Participatory Action Research will guide the SPF-PFS process. According to the University of Kansas' Community Tool Box, Action Research involves people "who are most affected by a community issue - typically in collaboration or partnership with others who have research skills – to conduct research on and analyze that issue, with the goal of devising strategies to resolve it." We propose to directly engage youth and young adults in learning more about an issue that affects them (alcohol, opioid, and marijuana use) and take action (e.g. develop solutions) to help resolve the problem. We will coordinate with our youth/young adult advisory board (Native America Hear Our Voices Arise-NAHOVA).
In preparation for this proposal, NAHOVA generated a hot spot analysis that identified alcohol misuse as “the worst problem.” NAHOVA also identified opioids and marijuana as problems of focus. The Nez Perce Tribe’s SPF-PFS priorities are to prevent the initiation of alcohol, opioids, and marijuana use among Native American children and youth and reduce the misuse of alcohol and marijuana by Native American youth and young adults on the Nez Perce Reservation. NAHOVA identified traditional-cultural activities, peer-to-peer mentoring, and the SAMHSA-developed Culture and Drugs Don’t Mix curriculum for universal prevention and Talking Circles for targeted prevention. Nimiipuu Behavioral Health is a partner offering EBPs (e.g., Trauma-Focused Cognitive Behavioral Therapy) for indicated prevention.

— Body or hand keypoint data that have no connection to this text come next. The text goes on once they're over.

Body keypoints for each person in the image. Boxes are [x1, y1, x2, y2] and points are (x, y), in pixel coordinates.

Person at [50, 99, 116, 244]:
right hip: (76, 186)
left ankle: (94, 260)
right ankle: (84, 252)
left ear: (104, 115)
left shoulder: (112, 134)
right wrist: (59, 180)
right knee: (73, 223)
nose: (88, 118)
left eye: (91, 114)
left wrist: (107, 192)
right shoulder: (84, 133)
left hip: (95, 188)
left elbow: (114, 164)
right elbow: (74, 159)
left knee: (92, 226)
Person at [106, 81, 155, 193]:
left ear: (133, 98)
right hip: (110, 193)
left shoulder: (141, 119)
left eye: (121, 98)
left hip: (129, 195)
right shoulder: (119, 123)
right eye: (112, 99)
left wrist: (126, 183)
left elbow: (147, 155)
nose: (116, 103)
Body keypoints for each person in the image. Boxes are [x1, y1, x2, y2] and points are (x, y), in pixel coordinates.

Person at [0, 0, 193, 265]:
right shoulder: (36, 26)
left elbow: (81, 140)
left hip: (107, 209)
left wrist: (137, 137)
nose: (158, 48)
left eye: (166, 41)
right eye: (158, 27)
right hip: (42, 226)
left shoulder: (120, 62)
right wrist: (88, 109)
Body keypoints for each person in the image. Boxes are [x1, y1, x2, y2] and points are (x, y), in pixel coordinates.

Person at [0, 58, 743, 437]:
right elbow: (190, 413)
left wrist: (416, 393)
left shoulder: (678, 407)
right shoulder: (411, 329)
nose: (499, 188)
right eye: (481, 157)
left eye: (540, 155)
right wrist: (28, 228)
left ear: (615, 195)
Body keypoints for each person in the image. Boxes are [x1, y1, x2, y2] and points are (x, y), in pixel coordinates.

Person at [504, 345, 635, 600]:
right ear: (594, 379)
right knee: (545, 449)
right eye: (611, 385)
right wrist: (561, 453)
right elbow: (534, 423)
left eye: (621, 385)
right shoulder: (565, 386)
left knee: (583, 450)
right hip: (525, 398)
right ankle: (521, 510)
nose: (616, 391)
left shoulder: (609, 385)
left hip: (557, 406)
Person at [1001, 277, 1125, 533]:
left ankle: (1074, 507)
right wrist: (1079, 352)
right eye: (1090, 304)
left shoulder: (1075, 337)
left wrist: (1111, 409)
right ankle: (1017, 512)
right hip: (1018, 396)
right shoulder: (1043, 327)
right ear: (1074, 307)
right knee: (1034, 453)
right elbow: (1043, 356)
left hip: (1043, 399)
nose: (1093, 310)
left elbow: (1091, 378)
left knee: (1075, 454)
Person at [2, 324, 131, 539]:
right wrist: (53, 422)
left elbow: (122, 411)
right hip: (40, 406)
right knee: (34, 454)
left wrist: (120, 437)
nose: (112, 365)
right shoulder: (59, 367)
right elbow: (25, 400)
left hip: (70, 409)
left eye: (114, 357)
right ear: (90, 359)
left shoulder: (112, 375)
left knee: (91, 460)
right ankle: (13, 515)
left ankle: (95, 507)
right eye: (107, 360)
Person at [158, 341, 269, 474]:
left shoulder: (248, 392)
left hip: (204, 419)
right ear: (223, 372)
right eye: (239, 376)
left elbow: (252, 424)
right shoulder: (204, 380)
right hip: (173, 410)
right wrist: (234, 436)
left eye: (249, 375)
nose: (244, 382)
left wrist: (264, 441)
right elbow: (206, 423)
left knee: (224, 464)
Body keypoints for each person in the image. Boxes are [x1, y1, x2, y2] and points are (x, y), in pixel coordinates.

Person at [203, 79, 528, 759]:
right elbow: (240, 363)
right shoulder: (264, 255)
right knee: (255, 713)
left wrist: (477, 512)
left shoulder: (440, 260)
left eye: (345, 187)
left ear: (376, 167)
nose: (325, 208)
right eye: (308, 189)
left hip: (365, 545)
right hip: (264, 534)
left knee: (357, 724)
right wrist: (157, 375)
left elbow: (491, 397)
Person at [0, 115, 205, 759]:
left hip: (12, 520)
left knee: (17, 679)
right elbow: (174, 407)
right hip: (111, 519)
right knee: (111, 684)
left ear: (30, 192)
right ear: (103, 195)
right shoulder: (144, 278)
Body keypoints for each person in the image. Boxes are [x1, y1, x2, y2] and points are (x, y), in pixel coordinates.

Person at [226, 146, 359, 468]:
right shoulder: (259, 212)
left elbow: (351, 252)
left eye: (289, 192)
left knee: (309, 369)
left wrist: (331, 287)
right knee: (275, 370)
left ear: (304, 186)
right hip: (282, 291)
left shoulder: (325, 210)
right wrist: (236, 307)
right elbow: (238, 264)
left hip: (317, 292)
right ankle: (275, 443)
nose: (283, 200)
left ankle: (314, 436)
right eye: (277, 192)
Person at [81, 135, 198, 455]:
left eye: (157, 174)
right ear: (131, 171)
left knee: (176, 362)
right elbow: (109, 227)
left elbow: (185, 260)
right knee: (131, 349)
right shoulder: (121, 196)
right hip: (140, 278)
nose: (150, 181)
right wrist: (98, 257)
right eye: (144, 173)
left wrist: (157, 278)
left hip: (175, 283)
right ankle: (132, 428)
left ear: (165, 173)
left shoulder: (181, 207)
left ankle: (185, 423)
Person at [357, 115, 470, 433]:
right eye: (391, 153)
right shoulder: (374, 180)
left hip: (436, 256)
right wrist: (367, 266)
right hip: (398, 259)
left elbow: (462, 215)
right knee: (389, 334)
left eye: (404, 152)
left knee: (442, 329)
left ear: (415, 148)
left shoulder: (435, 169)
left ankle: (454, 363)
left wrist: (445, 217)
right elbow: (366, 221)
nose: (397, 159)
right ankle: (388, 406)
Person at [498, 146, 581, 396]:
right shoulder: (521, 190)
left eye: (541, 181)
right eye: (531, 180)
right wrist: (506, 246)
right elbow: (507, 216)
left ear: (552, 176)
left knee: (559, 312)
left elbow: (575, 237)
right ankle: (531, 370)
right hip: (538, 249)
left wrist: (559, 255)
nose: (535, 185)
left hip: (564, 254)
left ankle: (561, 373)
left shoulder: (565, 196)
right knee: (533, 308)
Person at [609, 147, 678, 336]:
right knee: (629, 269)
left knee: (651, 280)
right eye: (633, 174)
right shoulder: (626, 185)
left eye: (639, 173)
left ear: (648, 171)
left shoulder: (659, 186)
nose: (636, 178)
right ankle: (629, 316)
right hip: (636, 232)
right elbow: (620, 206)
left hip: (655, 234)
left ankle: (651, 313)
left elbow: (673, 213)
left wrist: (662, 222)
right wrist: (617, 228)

SPF-PFS goals and objectives include (space limitations prevent listing all objectives): Goal 1: Reduce the percentage of Native American children and youth, ages 10 to 14, reporting lifetime (ever) alcohol use and lifetime (ever) marijuana use. Objective 1.1: By September 30, 2029, reduce by 15% (from a baseline of 29.5%) the number of Native American youth ages 10 to 14 reporting lifetime (ever) alcohol use, as measured by CDC’s Youth Risk Behavior Survey. Goal 2: Reduce the percentage of Native American youth and young adults, ages 12 to 24, reporting lifetime (ever) opioid use. Objective 2.2: By September 30, 2029, reduce by 10% the number of Native American young adults ages 18 to 24 reporting lifetime (ever) opioid use, as measured by YRBS responses to the Nez Perce Tribe’s Adult Community Survey. Objective 2.3: By September 30, 2029, maintain the lifetime (ever) opioid use % of less than 1% among Native American youth ages 10 to 17, as measured by CDC’s Youth Risk Behavior Survey. Goal 3: Reduce the percentage of Native American youth and young adults, ages 12 to 24, reporting alcohol, opioid, and marijuana use within the past 30 days. Objective 4.2: By September 30, 2029, reduce by 10% the number of Native American young adults ages 18 to 24 reporting binge drinking within the past 30 days, as measured by YRBS responses to the Nez Perce Tribe’s Adult Community Survey.